On the technical side, we need better tools for development, deployment, and production management. This includes mature MLOps (machine learning operations) and FinOps (financial operations) practices, as well as more options for self-hosting LLMs, which would allow companies to have greater control over their models and infrastructure. Migration between different LLM models needs to become more seamless to accommodate evolving business needs, and there must be a stronger focus on monitoring security and privacy concerns to protect sensitive data in LLM implementations.

Final Thoughts

LLMs are like new toys in a kindergarten.

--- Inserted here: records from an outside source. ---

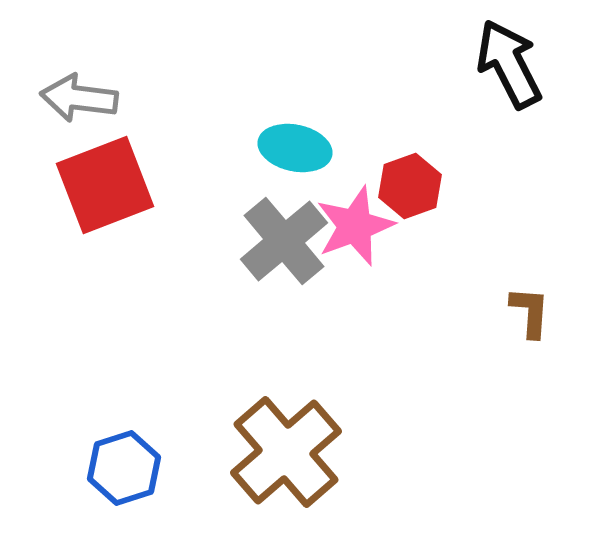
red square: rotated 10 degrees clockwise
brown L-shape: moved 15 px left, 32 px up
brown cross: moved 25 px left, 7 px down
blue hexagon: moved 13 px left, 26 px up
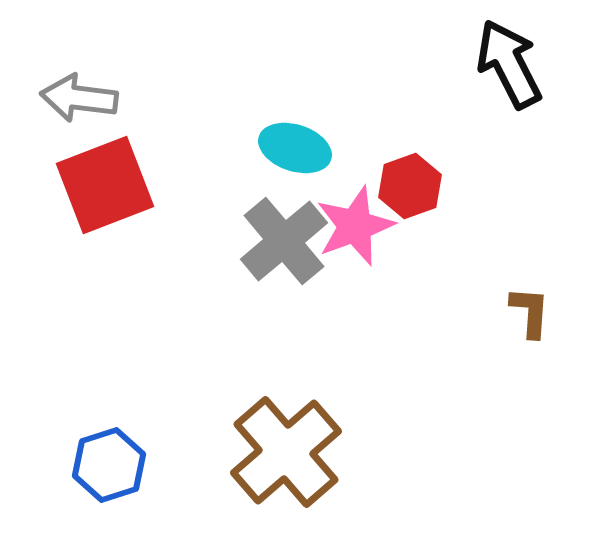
cyan ellipse: rotated 6 degrees clockwise
blue hexagon: moved 15 px left, 3 px up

Right now, we're still poking at them, turning them over, figuring out what they can do. But just as children grow into master builders, we too will learn how to harness the full potential of these models. The journey to maturity in LLM applications may take another few years, but with every experiment, every lesson, we’re getting closer to use cases that generate real value.

With Generative AI, we’re on the cusp of defining new user experiences, engineering best practices and shaping the policies that will ensure AI’s safe and responsible integration into our lives. The future isn’t just about solving today’s problems but unlocking possibilities we can barely imagine. Those who keep pushing forward, testing, failing, and learning will not only ride the wave of this revolution but shape its course. The next chapter of AI isn’t about waiting—it’s about building the future now.